■ **WORK ITEM**
Lift out, unaltered, the lines of the material below between the line holding "neck: (331, 204)" and the line holding "left shoulder: (739, 772)", counting both.
══════
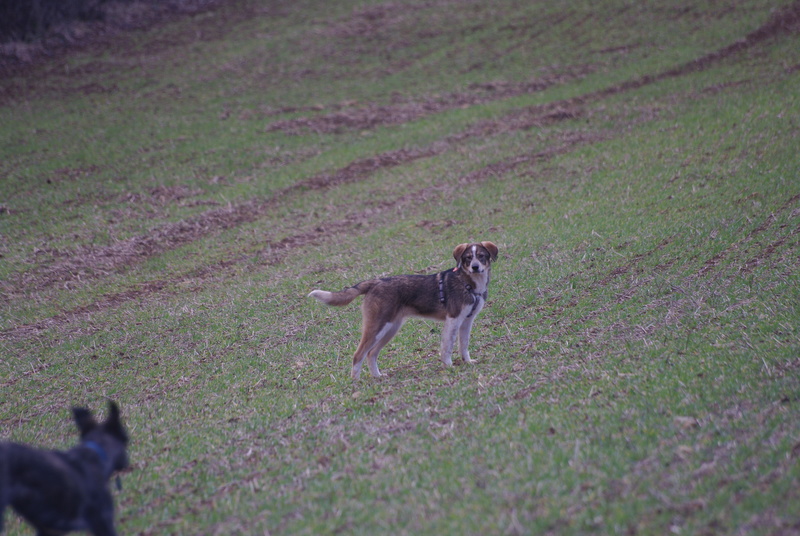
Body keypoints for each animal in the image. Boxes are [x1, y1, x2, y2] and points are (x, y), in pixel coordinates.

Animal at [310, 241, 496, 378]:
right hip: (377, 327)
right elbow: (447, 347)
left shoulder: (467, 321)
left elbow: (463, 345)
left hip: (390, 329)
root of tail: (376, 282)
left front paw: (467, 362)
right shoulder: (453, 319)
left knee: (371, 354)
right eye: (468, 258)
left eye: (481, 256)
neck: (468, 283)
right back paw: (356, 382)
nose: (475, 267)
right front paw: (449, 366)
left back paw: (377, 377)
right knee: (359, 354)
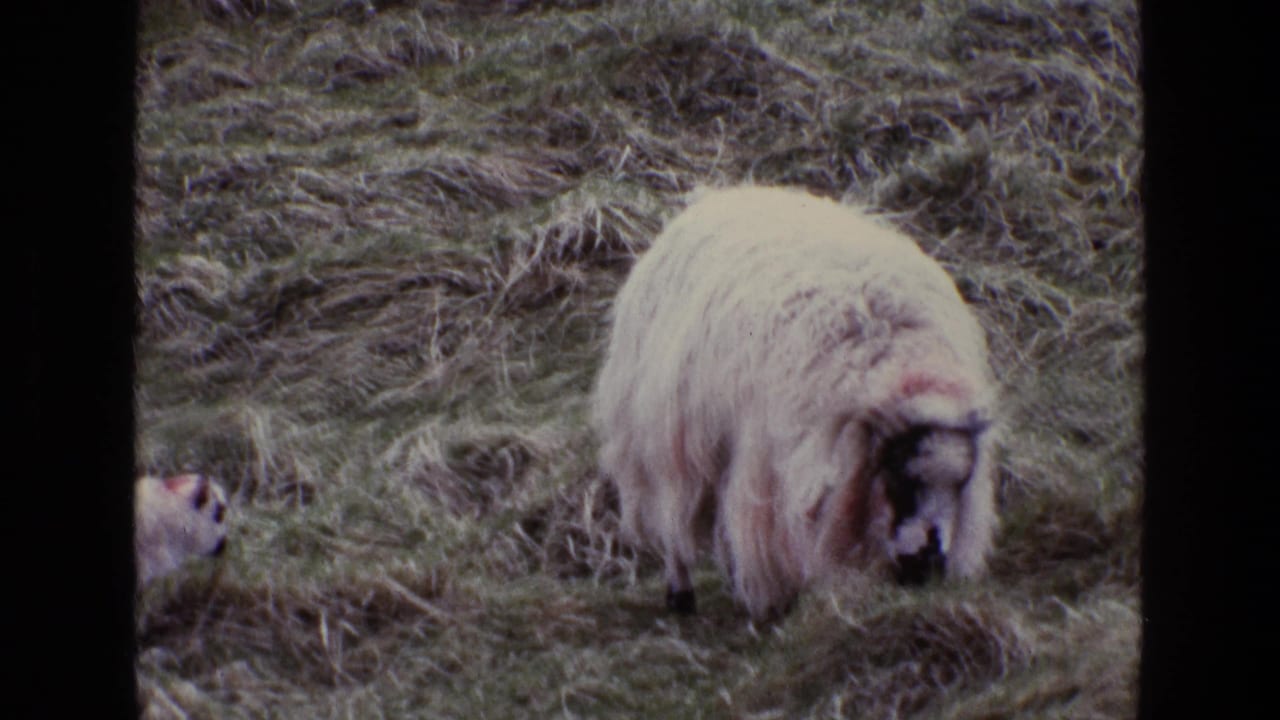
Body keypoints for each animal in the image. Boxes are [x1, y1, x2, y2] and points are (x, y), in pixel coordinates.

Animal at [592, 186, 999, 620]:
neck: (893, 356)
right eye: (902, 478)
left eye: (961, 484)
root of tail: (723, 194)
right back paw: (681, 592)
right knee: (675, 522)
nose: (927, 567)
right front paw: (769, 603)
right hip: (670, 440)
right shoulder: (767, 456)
══════
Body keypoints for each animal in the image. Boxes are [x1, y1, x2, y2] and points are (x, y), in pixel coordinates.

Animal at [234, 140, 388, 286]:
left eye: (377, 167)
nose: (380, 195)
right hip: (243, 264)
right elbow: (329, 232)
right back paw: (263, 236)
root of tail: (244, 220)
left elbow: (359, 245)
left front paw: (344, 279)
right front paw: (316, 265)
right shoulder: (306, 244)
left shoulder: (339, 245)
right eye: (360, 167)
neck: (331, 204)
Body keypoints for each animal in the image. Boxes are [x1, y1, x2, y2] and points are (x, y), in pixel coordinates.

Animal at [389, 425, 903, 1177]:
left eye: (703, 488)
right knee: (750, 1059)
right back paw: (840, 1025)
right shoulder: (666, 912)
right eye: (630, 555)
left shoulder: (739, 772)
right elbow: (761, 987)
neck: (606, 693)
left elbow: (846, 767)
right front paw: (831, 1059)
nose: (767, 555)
══════
■ **SOLUTION TO THE EXERCISE**
neck: (331, 204)
Body keypoints for each animal in the image. Boxes are [x1, y1, x2, y2] and points are (x, y), in pixel coordinates.

Animal at [389, 425, 903, 1177]:
left eye: (703, 488)
right knee: (750, 1059)
right back paw: (840, 1025)
right shoulder: (666, 912)
right eye: (630, 555)
left shoulder: (739, 772)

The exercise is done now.